(Task to carry out):
Pull every line that includes the word "towel" from the data.

Pixel coordinate boxes
>>>>>

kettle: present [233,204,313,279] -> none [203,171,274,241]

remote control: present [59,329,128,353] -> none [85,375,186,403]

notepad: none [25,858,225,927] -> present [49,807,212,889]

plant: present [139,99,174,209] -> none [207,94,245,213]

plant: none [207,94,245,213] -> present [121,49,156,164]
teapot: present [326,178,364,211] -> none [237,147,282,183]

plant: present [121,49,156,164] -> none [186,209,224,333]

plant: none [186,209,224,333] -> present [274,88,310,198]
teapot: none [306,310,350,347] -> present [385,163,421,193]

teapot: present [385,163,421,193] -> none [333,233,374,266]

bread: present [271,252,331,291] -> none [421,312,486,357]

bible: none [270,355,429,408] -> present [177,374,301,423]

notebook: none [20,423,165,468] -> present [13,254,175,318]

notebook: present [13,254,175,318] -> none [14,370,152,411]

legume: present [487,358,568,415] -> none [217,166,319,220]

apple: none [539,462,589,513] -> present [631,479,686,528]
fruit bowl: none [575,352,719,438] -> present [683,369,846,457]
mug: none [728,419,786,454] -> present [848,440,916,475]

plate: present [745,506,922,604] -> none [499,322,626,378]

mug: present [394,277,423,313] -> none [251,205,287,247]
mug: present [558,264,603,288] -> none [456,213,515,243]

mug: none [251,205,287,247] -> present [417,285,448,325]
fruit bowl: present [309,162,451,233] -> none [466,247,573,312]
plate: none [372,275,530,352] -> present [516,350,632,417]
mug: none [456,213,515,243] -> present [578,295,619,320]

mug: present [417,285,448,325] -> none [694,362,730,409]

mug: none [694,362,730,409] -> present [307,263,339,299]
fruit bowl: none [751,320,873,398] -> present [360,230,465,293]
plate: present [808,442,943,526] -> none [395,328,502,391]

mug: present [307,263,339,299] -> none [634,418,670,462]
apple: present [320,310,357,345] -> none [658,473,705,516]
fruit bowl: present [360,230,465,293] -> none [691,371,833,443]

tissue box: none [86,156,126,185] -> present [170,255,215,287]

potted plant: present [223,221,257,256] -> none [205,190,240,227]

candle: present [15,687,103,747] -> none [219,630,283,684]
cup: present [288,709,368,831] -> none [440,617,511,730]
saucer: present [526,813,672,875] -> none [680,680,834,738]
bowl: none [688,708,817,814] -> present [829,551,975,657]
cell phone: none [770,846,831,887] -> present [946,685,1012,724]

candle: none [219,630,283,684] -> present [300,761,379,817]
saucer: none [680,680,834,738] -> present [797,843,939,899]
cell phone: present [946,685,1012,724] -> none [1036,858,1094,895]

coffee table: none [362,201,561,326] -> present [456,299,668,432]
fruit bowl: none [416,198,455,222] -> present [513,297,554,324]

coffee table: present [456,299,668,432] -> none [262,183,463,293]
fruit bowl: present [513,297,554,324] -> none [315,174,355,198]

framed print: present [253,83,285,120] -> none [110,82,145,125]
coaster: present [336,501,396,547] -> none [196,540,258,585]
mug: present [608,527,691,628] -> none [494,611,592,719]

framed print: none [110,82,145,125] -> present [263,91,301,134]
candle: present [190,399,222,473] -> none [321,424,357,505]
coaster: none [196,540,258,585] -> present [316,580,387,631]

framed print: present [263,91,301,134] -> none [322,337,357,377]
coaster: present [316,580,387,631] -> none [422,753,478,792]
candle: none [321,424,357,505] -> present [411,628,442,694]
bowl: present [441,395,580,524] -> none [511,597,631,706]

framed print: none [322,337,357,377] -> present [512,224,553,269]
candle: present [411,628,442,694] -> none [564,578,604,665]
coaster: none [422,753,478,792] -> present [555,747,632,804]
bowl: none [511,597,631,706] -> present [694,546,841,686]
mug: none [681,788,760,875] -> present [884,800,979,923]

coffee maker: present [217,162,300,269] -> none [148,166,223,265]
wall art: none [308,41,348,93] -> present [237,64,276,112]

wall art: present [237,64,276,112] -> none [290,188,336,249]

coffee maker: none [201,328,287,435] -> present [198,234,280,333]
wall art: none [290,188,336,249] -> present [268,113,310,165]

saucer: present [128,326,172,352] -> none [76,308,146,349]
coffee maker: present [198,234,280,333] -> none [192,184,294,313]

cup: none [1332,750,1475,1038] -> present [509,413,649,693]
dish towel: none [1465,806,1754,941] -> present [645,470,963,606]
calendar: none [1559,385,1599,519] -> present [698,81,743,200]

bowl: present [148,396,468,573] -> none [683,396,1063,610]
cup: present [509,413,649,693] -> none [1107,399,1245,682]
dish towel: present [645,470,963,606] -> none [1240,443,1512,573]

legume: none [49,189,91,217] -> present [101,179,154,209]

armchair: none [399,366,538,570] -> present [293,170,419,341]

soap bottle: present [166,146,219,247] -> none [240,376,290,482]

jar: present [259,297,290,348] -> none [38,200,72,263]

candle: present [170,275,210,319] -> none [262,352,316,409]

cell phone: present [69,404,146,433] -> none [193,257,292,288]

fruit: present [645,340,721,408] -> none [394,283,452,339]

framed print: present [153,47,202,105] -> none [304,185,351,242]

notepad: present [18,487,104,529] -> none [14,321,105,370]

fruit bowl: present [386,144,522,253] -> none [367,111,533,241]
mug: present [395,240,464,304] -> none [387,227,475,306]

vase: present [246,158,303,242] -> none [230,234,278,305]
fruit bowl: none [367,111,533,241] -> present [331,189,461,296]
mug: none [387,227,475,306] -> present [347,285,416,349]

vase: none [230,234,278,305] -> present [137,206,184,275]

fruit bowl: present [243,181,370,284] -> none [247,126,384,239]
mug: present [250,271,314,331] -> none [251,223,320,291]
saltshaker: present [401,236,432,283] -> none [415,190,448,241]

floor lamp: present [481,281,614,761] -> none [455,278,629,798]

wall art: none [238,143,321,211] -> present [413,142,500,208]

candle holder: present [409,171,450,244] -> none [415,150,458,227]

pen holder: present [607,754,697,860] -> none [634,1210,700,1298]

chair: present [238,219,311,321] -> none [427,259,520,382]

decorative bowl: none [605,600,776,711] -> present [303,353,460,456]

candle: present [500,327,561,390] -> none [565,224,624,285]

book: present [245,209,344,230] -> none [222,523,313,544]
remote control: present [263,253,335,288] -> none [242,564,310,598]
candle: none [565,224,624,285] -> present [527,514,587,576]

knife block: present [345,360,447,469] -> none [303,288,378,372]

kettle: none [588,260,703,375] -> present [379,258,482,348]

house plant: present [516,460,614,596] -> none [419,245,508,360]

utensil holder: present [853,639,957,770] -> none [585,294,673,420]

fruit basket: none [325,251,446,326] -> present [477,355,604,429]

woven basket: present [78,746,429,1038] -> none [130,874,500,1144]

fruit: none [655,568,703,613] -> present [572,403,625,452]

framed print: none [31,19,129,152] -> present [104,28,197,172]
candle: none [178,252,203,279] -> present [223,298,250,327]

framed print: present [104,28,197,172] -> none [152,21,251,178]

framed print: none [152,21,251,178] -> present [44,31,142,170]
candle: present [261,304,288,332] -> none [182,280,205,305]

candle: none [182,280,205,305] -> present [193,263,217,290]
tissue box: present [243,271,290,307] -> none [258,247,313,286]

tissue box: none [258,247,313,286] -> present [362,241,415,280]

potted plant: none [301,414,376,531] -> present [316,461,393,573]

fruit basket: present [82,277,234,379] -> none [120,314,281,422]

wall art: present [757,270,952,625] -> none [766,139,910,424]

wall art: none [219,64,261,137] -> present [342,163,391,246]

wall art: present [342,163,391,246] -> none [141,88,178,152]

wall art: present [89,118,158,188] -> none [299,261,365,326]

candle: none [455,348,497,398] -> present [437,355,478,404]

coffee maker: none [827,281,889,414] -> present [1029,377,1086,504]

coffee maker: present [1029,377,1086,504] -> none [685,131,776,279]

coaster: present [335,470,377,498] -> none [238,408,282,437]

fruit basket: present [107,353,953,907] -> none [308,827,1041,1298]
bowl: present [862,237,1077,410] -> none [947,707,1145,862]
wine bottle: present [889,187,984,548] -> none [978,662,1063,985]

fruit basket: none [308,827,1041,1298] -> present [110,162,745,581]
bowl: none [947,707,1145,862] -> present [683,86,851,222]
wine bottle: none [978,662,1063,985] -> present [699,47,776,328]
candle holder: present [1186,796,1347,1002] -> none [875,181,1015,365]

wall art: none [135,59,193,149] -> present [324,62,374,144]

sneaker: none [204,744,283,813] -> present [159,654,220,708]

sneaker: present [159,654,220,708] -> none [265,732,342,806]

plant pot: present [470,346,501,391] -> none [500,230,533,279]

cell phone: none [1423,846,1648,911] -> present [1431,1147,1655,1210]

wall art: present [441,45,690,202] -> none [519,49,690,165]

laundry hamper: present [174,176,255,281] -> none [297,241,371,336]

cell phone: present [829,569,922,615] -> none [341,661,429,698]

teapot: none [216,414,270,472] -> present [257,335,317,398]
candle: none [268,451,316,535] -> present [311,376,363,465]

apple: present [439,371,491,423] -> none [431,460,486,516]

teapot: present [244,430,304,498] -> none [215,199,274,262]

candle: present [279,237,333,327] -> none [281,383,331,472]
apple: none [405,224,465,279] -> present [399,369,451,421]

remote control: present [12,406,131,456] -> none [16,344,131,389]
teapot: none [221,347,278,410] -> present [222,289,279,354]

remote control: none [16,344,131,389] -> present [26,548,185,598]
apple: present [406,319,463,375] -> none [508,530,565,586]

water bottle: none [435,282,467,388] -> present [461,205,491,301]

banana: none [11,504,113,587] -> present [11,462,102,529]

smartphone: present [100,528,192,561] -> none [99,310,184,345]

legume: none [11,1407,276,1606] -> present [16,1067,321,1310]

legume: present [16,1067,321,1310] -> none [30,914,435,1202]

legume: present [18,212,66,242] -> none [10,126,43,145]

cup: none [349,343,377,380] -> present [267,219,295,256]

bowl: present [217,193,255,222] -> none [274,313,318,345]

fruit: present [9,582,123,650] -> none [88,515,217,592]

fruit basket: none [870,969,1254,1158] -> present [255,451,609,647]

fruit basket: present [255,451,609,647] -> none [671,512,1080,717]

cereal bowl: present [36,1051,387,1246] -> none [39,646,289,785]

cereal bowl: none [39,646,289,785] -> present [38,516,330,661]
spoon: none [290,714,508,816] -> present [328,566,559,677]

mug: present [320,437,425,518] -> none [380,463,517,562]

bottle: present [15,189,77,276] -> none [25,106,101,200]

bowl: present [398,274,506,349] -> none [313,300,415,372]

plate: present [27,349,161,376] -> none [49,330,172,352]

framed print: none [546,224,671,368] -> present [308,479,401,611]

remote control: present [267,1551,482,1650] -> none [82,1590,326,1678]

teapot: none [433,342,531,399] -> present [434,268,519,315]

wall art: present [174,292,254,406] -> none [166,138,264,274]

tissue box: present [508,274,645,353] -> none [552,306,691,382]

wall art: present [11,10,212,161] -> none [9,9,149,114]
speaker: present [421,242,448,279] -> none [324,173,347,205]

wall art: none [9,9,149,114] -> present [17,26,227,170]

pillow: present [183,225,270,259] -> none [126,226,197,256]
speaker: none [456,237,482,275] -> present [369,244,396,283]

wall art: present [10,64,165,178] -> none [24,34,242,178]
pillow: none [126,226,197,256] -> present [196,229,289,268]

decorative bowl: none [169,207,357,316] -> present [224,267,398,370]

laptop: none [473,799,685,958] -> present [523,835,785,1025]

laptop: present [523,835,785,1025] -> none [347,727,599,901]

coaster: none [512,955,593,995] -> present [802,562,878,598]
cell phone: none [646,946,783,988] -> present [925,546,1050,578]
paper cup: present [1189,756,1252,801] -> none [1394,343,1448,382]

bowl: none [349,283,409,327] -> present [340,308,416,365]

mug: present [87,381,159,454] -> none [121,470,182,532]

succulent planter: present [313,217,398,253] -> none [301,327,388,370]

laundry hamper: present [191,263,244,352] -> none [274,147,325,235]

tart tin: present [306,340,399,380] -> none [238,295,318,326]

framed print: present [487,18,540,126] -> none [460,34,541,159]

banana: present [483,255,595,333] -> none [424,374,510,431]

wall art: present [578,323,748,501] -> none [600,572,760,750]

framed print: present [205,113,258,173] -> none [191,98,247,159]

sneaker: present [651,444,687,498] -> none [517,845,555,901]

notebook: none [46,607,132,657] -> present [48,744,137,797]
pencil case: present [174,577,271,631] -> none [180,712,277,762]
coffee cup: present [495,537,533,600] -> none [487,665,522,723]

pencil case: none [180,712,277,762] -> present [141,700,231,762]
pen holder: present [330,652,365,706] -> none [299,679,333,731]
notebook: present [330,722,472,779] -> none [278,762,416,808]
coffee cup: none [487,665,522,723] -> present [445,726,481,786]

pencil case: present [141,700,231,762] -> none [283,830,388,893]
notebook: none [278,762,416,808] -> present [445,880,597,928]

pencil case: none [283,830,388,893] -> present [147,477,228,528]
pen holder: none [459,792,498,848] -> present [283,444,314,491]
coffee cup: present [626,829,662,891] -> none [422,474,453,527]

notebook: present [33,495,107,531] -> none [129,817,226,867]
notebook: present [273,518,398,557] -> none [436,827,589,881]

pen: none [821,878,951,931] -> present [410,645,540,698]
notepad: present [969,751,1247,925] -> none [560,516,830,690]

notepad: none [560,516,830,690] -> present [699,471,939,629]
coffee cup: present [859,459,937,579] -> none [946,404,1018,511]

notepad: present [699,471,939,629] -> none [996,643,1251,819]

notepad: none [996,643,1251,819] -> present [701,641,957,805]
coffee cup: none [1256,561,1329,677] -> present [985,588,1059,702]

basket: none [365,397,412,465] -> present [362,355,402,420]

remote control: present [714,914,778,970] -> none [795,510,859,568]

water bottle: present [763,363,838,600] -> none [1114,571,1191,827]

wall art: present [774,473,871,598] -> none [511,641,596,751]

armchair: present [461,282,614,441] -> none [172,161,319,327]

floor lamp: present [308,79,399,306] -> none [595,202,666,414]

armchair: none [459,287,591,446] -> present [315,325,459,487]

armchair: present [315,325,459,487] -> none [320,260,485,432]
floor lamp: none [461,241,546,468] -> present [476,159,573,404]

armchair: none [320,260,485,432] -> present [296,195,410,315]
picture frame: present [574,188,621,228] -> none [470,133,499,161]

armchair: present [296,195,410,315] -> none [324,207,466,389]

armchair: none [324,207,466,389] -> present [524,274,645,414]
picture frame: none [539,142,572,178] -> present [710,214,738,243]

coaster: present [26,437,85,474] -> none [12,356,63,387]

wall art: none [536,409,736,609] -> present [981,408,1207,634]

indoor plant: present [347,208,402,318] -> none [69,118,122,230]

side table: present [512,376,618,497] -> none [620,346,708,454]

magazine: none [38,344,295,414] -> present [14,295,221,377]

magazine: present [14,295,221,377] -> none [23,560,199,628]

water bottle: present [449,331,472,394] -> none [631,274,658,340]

<<<<<

(Answer to this problem):
dish towel: none [1465,806,1754,941] -> present [645,470,963,606]
dish towel: present [645,470,963,606] -> none [1240,443,1512,573]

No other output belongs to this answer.